Triumph of my penny dreadfuls

Derek Pain: No Pain No Gain

Three months ago I drew attention to three stock market penny dreadfuls. They had one thing in common - a seemingly perennial ability to disappoint investors.

Three months ago I drew attention to three stock market penny dreadfuls. They had one thing in common - a seemingly perennial ability to disappoint investors.

But, to my astonishment, the gruesome threesome have come up trumps. Anyone brave enough to follow my half-hearted suggestion that they should wander among the walking wounded and take an interest in the shares, has reaped a handsome reward.

The shares were Coburg, a tea and coffee merchant; Ronson, a luxury goods group; and Upton & Southern, a department store chain which had ventured into recruitment.

Coburg was 2.37p at the time of my fun tip. The shares have since been as high as 10.37p and are now 7.37p. Ronson, then 1.125p is now 2.6p after 3.825p. Upton is 7.5p; against a 2p tip price it has at times been as high as 0.5p.

As far as I am aware, the internet or anything relating to e-commerce has played only a peripheral role in this remarkable display. But, like most e-companies, our trio is short on profits and dividends.

Rumours of an internet link have swirled around Coburg but the shares have retained much of their exuberance despite the company's denials of interest in the world-wide web. Even share sales by a major shareholder have clearly failed to completely dampen the euphoria.

And Ronson has produced two statements saying it knows of no reason for any stock market excitement.
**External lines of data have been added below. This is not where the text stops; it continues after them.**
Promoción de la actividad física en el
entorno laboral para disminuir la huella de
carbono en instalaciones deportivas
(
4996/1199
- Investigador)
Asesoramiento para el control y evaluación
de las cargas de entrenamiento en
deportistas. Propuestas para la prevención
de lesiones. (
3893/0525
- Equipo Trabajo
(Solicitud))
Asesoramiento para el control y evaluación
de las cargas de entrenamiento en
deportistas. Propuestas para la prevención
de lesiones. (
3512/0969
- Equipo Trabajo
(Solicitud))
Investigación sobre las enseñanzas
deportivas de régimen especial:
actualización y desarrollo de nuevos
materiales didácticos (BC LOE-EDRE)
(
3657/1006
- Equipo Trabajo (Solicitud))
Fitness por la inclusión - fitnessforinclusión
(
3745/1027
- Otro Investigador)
To pile on the impression that investors should be underwhelmed by it all, two major shareholders, owning 29 per cent of the capital, have taken advantage of the shares' strength and sold most of their holdings.
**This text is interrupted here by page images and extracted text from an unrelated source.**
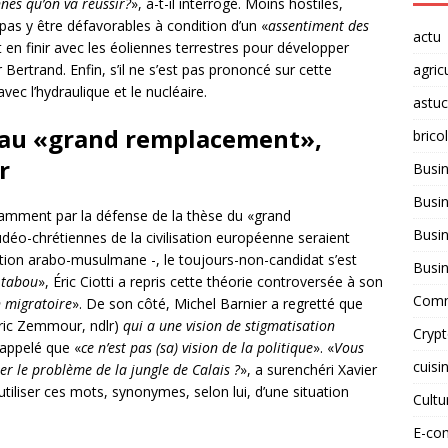
nnes qu’on va réussir?
», a-t-il interrogé. Moins hostiles,
 pas y être défavorables à condition d’un «
assentiment des
actu
t en finir avec les éoliennes terrestres pour développer
agric
 Bertrand. Enfin, s’il ne s’est pas prononcé sur cette
vec l’hydraulique et le nucléaire.
astu
 au
«grand remplacement»,
brico
r
Busi
Busin
mment par la défense de la thèse du «grand
Busin
udéo-chrétiennes de la civilisation européenne seraient
tion arabo-musulmane -, le toujours-non-candidat s’est
Busi
 tabou
», Éric Ciotti a repris cette théorie controversée à son
Comm
n migratoire
». De son côté, Michel Barnier a regretté que
ric Zemmour, ndlr)
qui a une vision de stigmatisation
Cryp
rappelé que «
ce n’est pas (sa) vision de la politique
». «
Vous
cuisi
er le problème de la jungle de Calais ?
», a surenchéri Xavier
’utiliser ces mots, synonymes, selon lui, d’une situation
Cult
E-co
Despite the downplaying of any internet connection, there is little doubt much of the strength of our three tiddlers is yet another example of the lopsided stock market I discussed last week.

Shells, with or without substance, have never been more popular. Adventurous investors, encouraged by the soaraway performance of almost anything with an internet association, have hunted for possible candidates for the new economy.

At one time it seemed almost any busted flush was destined for a real or rumoured internet run. Blakes Clothing, in its original incarnation, failed to produce much comfort for its shareholders.

Then a whiff of the internet, arrival of stock market stars, a new name in tune with the high-tech revolution, and it's a whole new share game. Shearing Blakes of its dowdy old clothing and dressing it as trendy E-centric sent the shares surging to 55p. A far cry from the solitary 1p they once endured.

For every success there has been a succession of misses. Yet hope still springs eternal. That hope factor is a big influence among the shares on the undercard. And it is far easier now to ramp a share.

What should investors do about our three companies? It is never wrong to take profits. Anyone who followed my penny dreadful advice should think seriously about locking in some, if not all, their gains. I would not dissuade any brave souls, providing they regard their investments as fun money and can afford to suffer a setback, from hanging on.

On the trading front, not much appears to have happened at Coburg since I mentioned the shares in November. Commodities expert Konrad Legge is still trying to pull the company round and should produce a progress report soon. Ronson, under the direction of veteran US businessman Victor Kiam, should be on the recovery trail.

Again, trading news should not be far away. If Upton manages to sell its department store side, it will become a pure recruitment operation. That activity seems to hold much more promise than retailing in the hard-pressed North-east. Upton acquired Garner International, a fledgling recruitment company, two years ago. It has made strong progress. No doubt a change of name to Garner International will help the shares.